Sunday, March 21, 2021

Oregon Proposes To Make Mask Mandates Permanent


Oregon Health Officials Propose Making Mask Mandates Permanent



Oregon state health officials unveiled a new proposal in January which seeks to make temporary mask mandates permanent.

The current order, passed in November by the state’s workplace safety department, which requires all employers to implement state-imposed guidelines for social distancing and mask compliance, is set to expire on May 4. Oregon health bureaucrats are now seeking to make the rules permanent.

“Although the rule must be adopted as a permanent rule, its purpose is to address the COVID-19 pandemic,” the proposal reads. “Oregon [Occupational Safety and Health] intends to repeal the rule when it is no longer necessary to address the pandemic.”


No threshold for what constitutes when the mandate is “no longer necessary” however, is offered in the proposal.

New COVID cases in Oregon meanwhile, are averaging less than half what they were when the temporary order came into effect last fall. The state saw 769 new cases with a seven-day average of 603 positive tests the day to order was announced on Nov. 6 as they began to rise going into the Thanksgiving holiday.

On Wednesday however, the state say 264 new cases with a seven-day average of 284.

Oregon Health Authority Director Patrick Allen announced Wednesday all adult residents will be eligible for the vaccine by May 1, three days before the existing mask mandate is set to expire.

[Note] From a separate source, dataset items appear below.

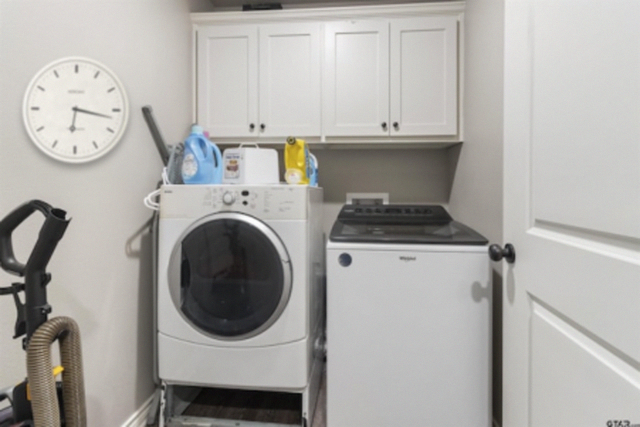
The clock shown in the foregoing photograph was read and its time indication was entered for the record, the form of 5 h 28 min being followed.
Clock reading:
6 h 17 min
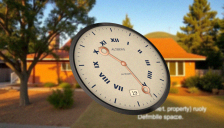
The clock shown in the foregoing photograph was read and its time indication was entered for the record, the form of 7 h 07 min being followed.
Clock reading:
10 h 26 min
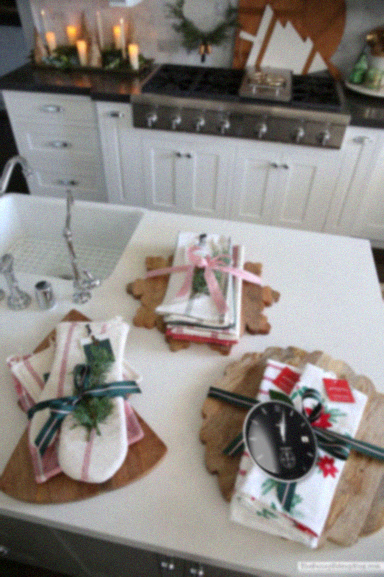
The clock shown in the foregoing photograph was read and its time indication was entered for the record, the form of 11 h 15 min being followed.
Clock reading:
12 h 02 min
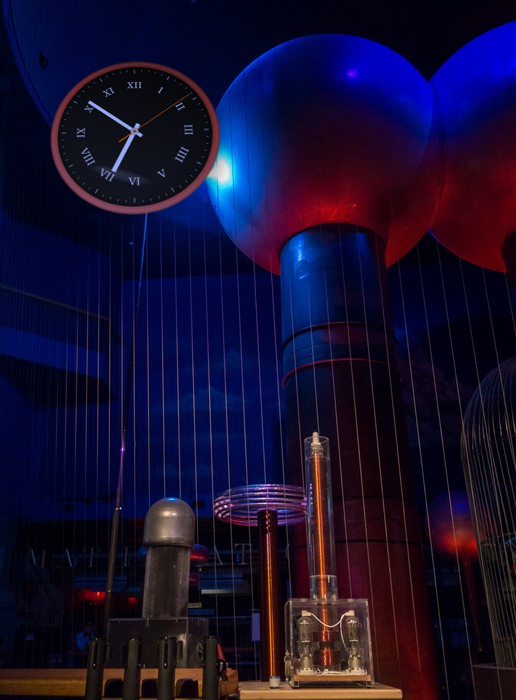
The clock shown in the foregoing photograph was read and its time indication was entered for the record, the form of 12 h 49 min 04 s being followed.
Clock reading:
6 h 51 min 09 s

“In Oregon, every single adult will be eligible for a vaccine on May 1 – which does not mean they will get a vaccine on May 1, but they will be eligible,” Allen told a local paper.

The state mask mandates however, which are particularly stringent, are becoming a progressively burdensome issue for a COVID-fatigued public one year into the pandemic.


Even outdoor sports teams under state regulations are mandated to wear facial coverings where the arbitrary measure of six-feet distancing cannot be guaranteed.

Others believe the masks themselves have become a higher safety hazard than the comparatively low risk of viral transmission among high school teenagers outdoors.